We have also been able to enhance our synergy with the Army and the Navy through regular conduct of joint exercises. The recent brigade level paradrop by night was the largest such exercise conducted by the Indian armed forces. Deployment of a large contingent to Alaska for Exercise Red Flag and to UAE for Exercise Desert Eagle demonstrated our growing strategic reach and power projection capabilities.
As regards development of infrastructure, greater involvement of users has resulted in better quality control and timely completion of several operational and maintenance infrastructure projects. Upgrade of a number of ALGs has been carried out in the Northeast. Runway resurfacing works at numerous airfields along with construction of hangars, avionic labs, weapon storage facilities etc., have also taken place or are nearing completion.

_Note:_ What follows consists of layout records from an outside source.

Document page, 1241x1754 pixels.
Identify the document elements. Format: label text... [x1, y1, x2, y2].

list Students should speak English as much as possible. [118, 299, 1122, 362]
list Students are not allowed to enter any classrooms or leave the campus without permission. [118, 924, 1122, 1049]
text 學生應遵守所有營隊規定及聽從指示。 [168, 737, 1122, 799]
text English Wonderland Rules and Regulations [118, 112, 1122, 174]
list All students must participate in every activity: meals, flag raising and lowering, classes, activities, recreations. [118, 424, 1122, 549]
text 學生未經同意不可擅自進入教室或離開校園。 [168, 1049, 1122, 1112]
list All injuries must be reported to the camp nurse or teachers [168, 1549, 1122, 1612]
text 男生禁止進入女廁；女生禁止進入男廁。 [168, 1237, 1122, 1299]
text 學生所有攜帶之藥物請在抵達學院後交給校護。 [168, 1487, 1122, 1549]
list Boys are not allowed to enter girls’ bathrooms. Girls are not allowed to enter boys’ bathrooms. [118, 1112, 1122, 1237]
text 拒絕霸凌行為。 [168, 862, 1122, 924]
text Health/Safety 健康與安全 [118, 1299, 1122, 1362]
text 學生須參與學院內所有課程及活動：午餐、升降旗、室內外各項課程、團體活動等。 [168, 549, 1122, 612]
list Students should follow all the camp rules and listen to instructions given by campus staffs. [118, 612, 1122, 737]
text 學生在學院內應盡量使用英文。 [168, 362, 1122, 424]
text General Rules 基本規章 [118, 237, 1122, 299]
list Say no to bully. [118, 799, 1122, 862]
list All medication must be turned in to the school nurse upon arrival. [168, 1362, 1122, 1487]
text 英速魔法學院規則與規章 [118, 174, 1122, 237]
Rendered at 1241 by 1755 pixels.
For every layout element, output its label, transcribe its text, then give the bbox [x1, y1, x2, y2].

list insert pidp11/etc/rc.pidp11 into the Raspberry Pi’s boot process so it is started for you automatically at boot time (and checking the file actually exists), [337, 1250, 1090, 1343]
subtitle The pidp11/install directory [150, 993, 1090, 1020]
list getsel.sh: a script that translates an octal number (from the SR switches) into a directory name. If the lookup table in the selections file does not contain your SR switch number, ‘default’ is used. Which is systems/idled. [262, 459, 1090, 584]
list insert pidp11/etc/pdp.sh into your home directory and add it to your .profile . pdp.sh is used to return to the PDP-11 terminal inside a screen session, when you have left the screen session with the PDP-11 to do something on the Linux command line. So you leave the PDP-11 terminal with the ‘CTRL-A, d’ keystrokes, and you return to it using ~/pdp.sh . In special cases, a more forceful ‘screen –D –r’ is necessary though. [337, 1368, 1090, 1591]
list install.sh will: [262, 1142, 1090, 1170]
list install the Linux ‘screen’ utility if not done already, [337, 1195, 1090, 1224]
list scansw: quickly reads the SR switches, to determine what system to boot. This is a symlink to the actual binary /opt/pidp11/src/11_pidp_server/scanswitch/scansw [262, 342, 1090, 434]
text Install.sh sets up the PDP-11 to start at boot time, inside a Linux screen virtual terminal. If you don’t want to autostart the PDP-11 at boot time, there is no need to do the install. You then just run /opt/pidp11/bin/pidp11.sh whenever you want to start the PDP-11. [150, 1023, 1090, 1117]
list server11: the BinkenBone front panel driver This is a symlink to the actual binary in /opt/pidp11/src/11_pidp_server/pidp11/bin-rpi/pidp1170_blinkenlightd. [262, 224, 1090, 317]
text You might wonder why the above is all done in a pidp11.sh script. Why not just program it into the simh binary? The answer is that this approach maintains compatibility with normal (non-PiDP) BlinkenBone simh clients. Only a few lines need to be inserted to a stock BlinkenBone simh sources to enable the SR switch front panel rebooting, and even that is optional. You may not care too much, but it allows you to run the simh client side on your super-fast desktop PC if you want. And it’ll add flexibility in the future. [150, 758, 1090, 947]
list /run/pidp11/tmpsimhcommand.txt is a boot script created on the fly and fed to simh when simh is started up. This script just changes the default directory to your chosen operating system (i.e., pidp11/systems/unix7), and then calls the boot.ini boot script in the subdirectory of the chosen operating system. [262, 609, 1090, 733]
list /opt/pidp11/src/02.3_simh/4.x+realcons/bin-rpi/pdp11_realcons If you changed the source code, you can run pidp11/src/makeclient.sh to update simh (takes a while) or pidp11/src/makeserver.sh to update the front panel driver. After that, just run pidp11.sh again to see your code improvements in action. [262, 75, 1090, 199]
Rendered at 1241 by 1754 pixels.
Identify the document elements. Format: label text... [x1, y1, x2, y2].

Enhanced security training and infrastructure have helped orientate our air-warriors in countering sub-conventional threats. Rapid progress has also been made in creation of better accommodation, sports infrastructure, schools, medical services and recreation facilities in all our bases. This has had a positive impact on the morale of the air-warriors.
The IAF is being increasingly called upon as the first responder in most HADR contingencies and aid to civil authorities. IAF’s pro-active response in meeting these challenges, both within the country and abroad has projected a positive image of India as a regional power. A total of 3,200 sorties and 2,500 hours have been flown during the last two years towards such contingencies.
The IAF has also been actively engaging with the Ministry of Civil Aviation and has had a number of discussions and interactions with the relevant stakeholders to work out the modalities related to flexible use of airspace and operations of joint user airfields.